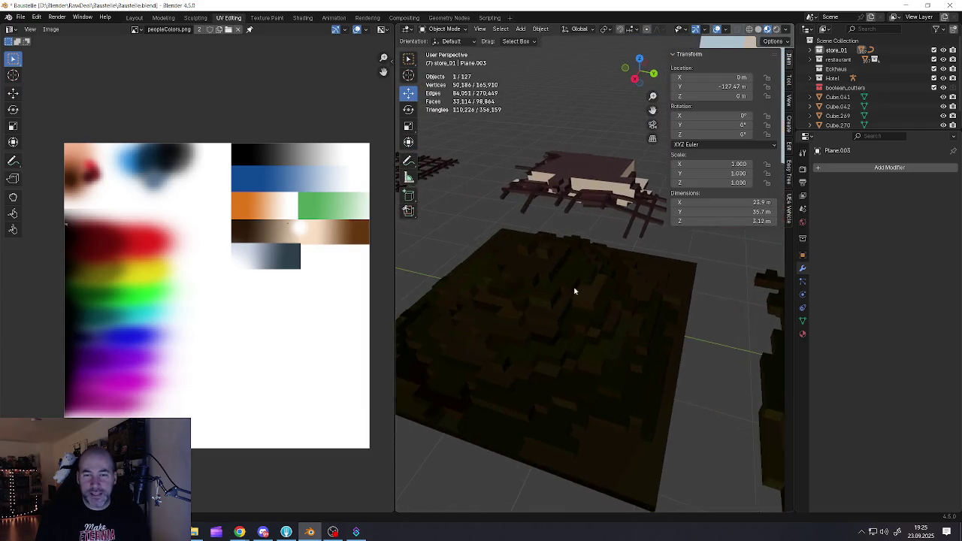
pyautogui.click(560, 301)
# Narrow the peopleColors.png texture panel to a strip so the 3D view fills the window
pyautogui.scroll(-4, 560, 302)
pyautogui.scroll(-1, 563, 305)
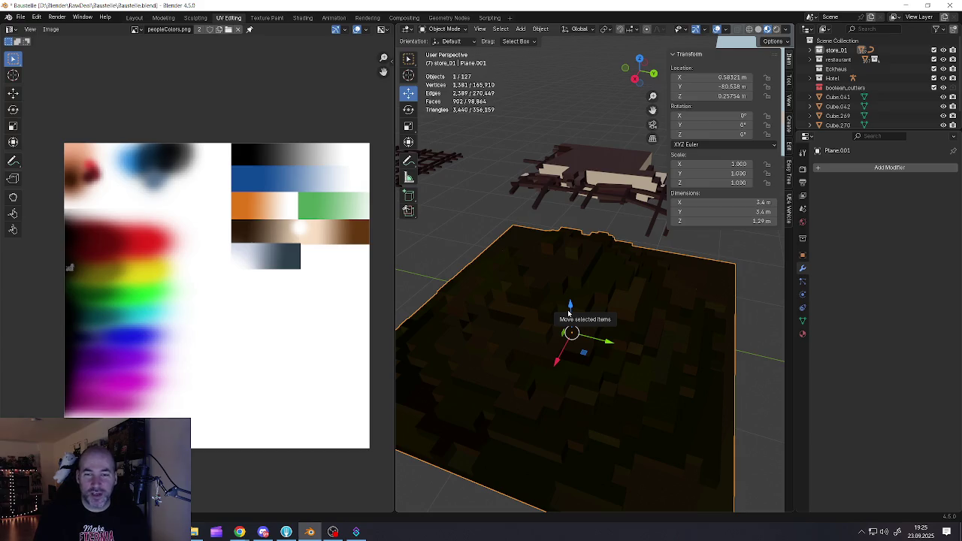
pyautogui.scroll(-5, 746, 333)
pyautogui.scroll(4, 779, 311)
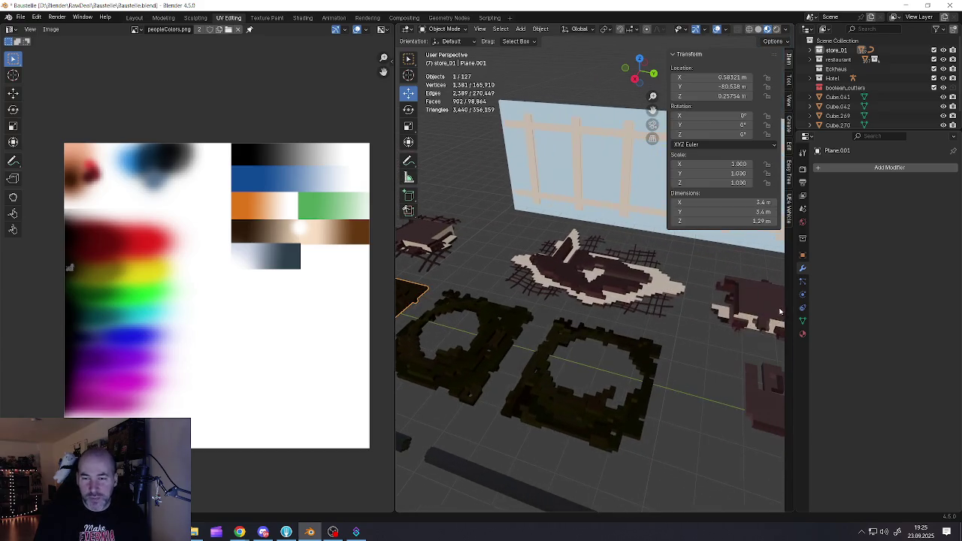
pyautogui.scroll(-5, 646, 358)
pyautogui.scroll(3, 688, 365)
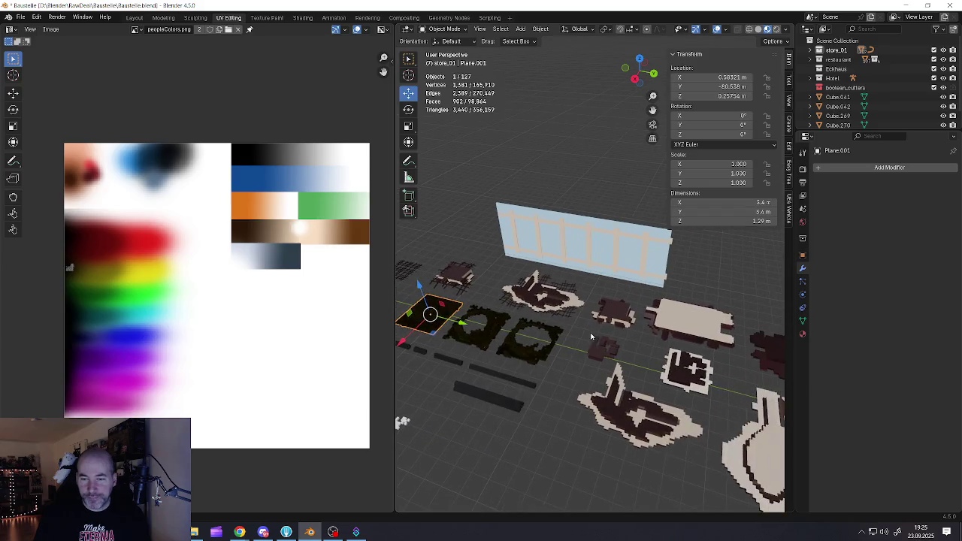
pyautogui.scroll(3, 591, 336)
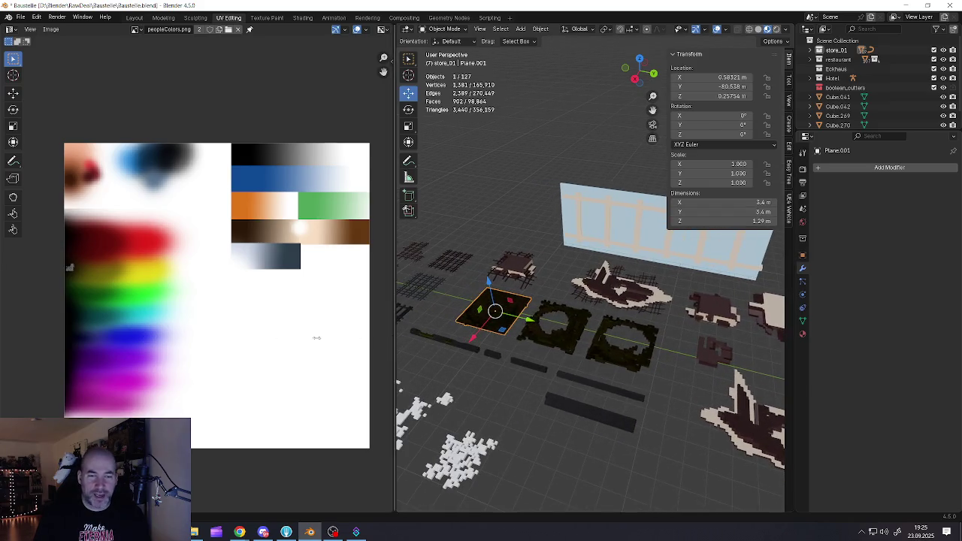
pyautogui.moveTo(394, 338)
pyautogui.mouseDown()
pyautogui.moveTo(43, 338)
pyautogui.moveTo(133, 338)
pyautogui.mouseUp()
pyautogui.scroll(-3, 321, 343)
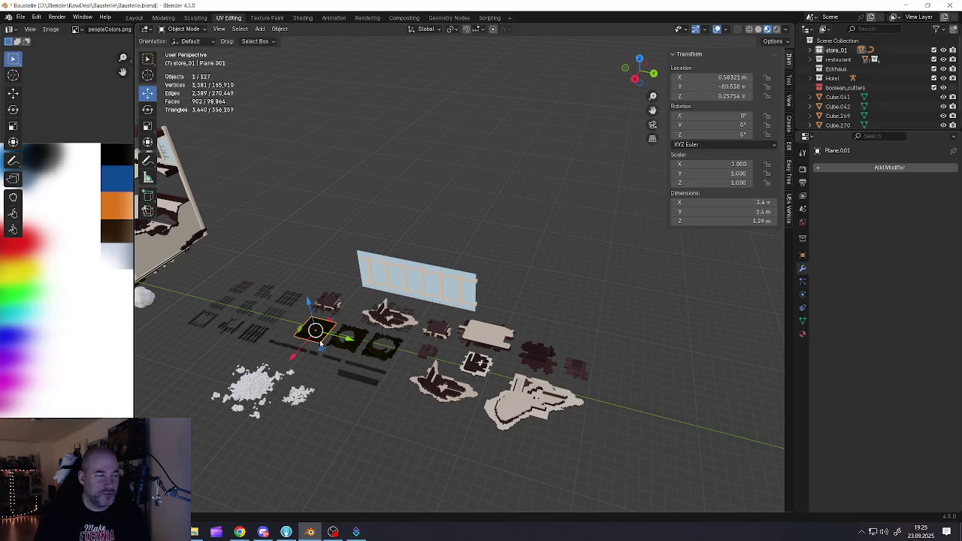
# Select the excavator's arm column, then select all objects and deselect them again
pyautogui.scroll(-3, 316, 335)
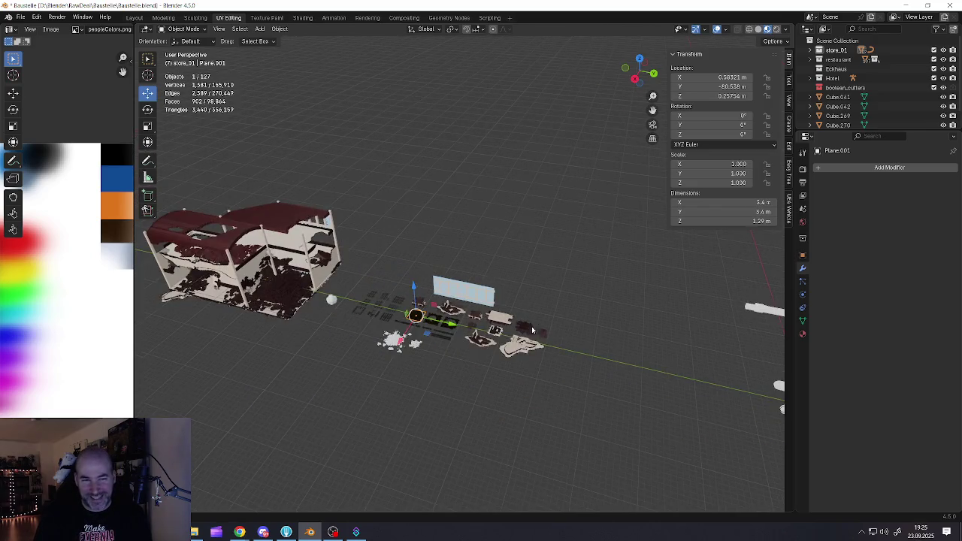
pyautogui.hscroll(4, 531, 326)
pyautogui.scroll(3, 489, 327)
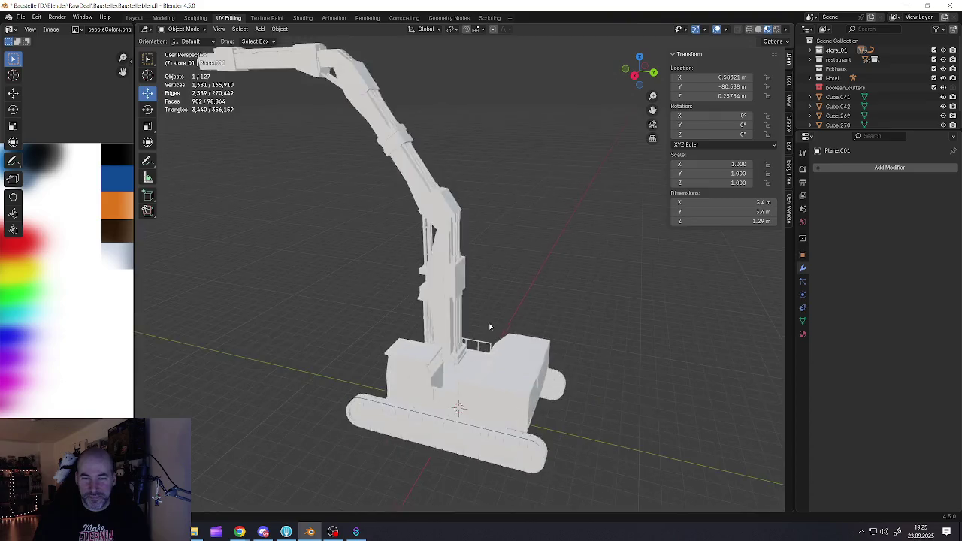
pyautogui.scroll(-3, 489, 327)
pyautogui.click(434, 309)
pyautogui.scroll(4, 433, 309)
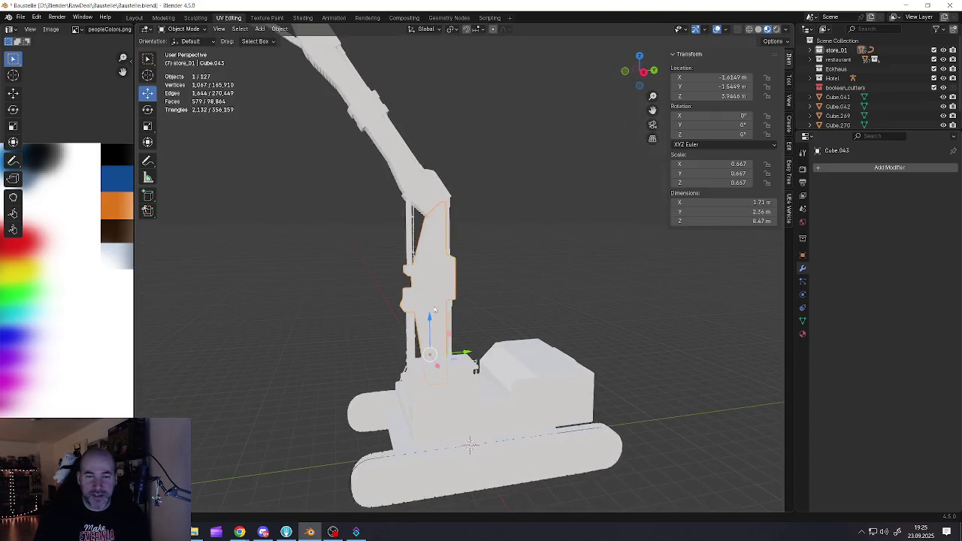
pyautogui.hscroll(-5, 433, 308)
pyautogui.press('a')
pyautogui.press('alt+a')
# Save the construction-site project with File > Save and minimize Blender
pyautogui.scroll(-2, 425, 345)
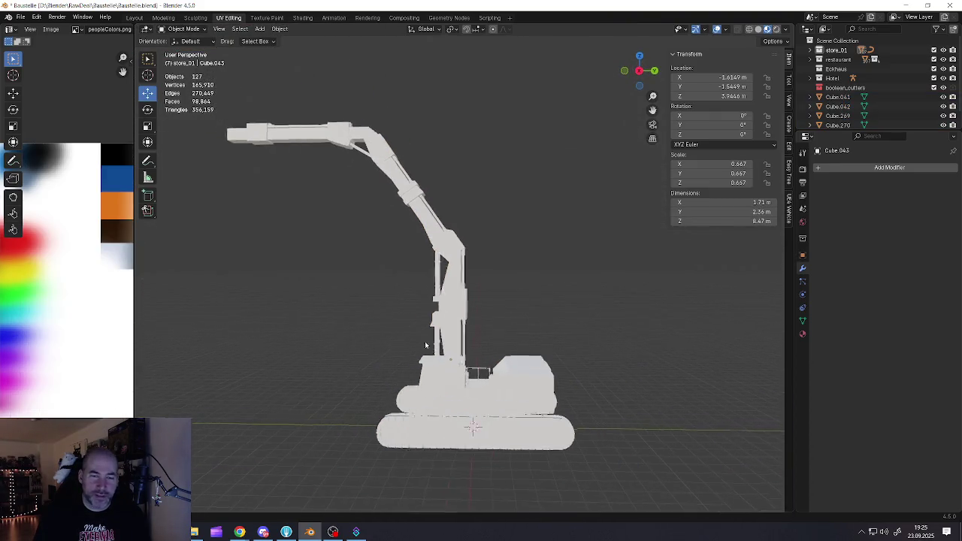
pyautogui.hscroll(-2, 425, 345)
________
▶ **How to complete this task**
Pictures are to be dropped, and the remaining data set down exactly.

▶ **Response**
pyautogui.click(560, 301)
# Narrow the peopleColors.png texture panel to a strip so the 3D view fills the window
pyautogui.scroll(-4, 560, 302)
pyautogui.scroll(-1, 563, 305)
pyautogui.scroll(-5, 746, 333)
pyautogui.scroll(4, 779, 311)
pyautogui.scroll(-5, 646, 358)
pyautogui.scroll(3, 688, 365)
pyautogui.scroll(3, 591, 336)
pyautogui.moveTo(394, 338)
pyautogui.mouseDown()
pyautogui.moveTo(43, 338)
pyautogui.moveTo(133, 338)
pyautogui.mouseUp()
pyautogui.scroll(-3, 321, 343)
# Select the excavator's arm column, then select all objects and deselect them again
pyautogui.scroll(-3, 316, 335)
pyautogui.hscroll(4, 531, 326)
pyautogui.scroll(3, 489, 327)
pyautogui.scroll(-3, 489, 327)
pyautogui.click(434, 309)
pyautogui.scroll(4, 433, 309)
pyautogui.hscroll(-5, 433, 308)
pyautogui.press('a')
pyautogui.press('alt+a')
# Save the construction-site project with File > Save and minimize Blender
pyautogui.scroll(-2, 425, 345)
pyautogui.hscroll(-2, 425, 345)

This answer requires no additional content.